Trace of the UV-Vis Spectrum of the Interaction Between Compound 2 and Water

(35) To a colorimetric cell was added 1 mL solution of 25 μM compound 2 in acetonitrile. Using 1 mL pure acetonitrile as reference, the absorption spectrum was determined in Hitachi U-3900 spectrophotometer type UV-Vis spectrometer (see FIG. 5). This compound had the maximum absorption at 250 nm. With the addition of water (0%, 0.15%, 0.35%, 0.55% and 1.05% water was added respectively), the absorption spectrum changed significantly. Specifically, the absorption at 250 nm decreased significantly, while the absorption at 400 nm increased, indicating that water molecules interacted with compound 2. As compared with [Mn.sub.4CaO.sub.4] cluster compounds, the sensitivity of [Mn.sub.4SrO.sub.4] cluster compounds to water was significantly reduced. The absorption peak of [Mn.sub.4SrO.sub.4] cluster compound at 250 nm was only reduced by 20% when there existed 1% water, whereas the absorption peak of the corresponding [Mn.sub.4CaO.sub.4] cluster compound at 250 nm was reduced by more than 60% when there existed 1% water, indicating that a small amount of water has little effect on the spectrum of [Mn.sub.4SrO.sub.4] but has a greater effect on the spectrum of [Mn.sub.4CaO.sub.4] cluster compounds. [Mn.sub.4CaO.sub.4] cluster compounds belongs to water extremely sensitive substances, and the sensitivity leads to reduced stability and therefore limited the application thereof. To the contrary, the [Mn.sub.4SrO.sub.4] cluster compounds newly synthesized and discovered in the present invention were much more stable than [Mn.sub.4CaO.sub.4] cluster compounds and had a wide application prospect as water splitting catalyst.

Example 6

Electron Paramagnetic Resonance of Compound 2 for Detecting the Valence State of Mn Ions in the Compound

(36) Compound 2 (1 mM) was dissolved in dichloroethane, and then 0.5 mM oxidant [Fe(Phen).sub.3](PF.sub.6).sub.3 (wherein Phen=phenanthroline) was added. The mixture was then rapidly frozen to 77K and the electron paramagnetic signals were detected with Bruker E500 electron paramagnetic resonance instrument at 7K (see FIG. 6). The multiple peak paramagnetic signal at g=2.0 was clearly seen. The occurrence of this signal indicated that after oxidization of the compound, the valence states of the four manganese ions were +3, +4, +4 and +4, respectively.
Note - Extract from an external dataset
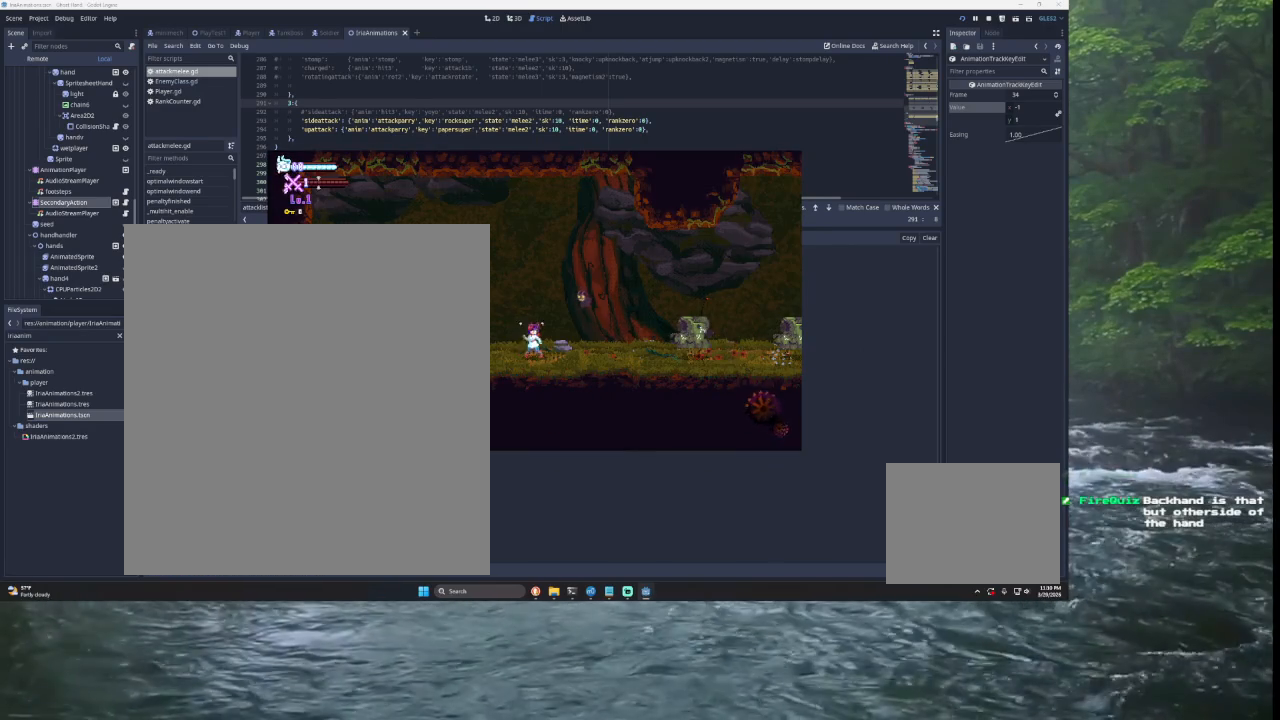
{"buttons": [], "left_stick": "left", "right_stick": "center", "events": [[267, "left_stick", "left"]]}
Thus it could be inferred that the valence states of the four Mn ions in the ground state (i.e., the stable state before oxidation) of the compound were +3, +3, +4 and +4, respectively.

Experimental Example 7

Determination of the Oxygen Released During the Water Splitting Catalyzed by Compound 2 in the Presence of an Oxidant

(37) The activity of releasing oxygen during the catalytic water splitting was determined on a Clark-type oxygen electrode (FIG. 7). A rapid release of oxygen to saturation was observed with the addition of 500 μM of compound 2 to an aqueous solution containing an oxidant (hydrogen peroxide, 0.1 M), whereas no visible release of oxygen was observed with the addition of the reference compound (Mn(ClO.sub.4).sub.2). The arrow in the figure showed the loading position of the sample. FIG. 7 indicated that compound 2 had catalytic activity of catalyzing the splitting of water to release oxygen.

(38) The embodiments of the present invention have been described above. However, this invention is not limited to the above embodiments. Any modification, equivalent replacement, or improvement made within the spirit and principle of the present invention shall be included in the protection scope of the present invention.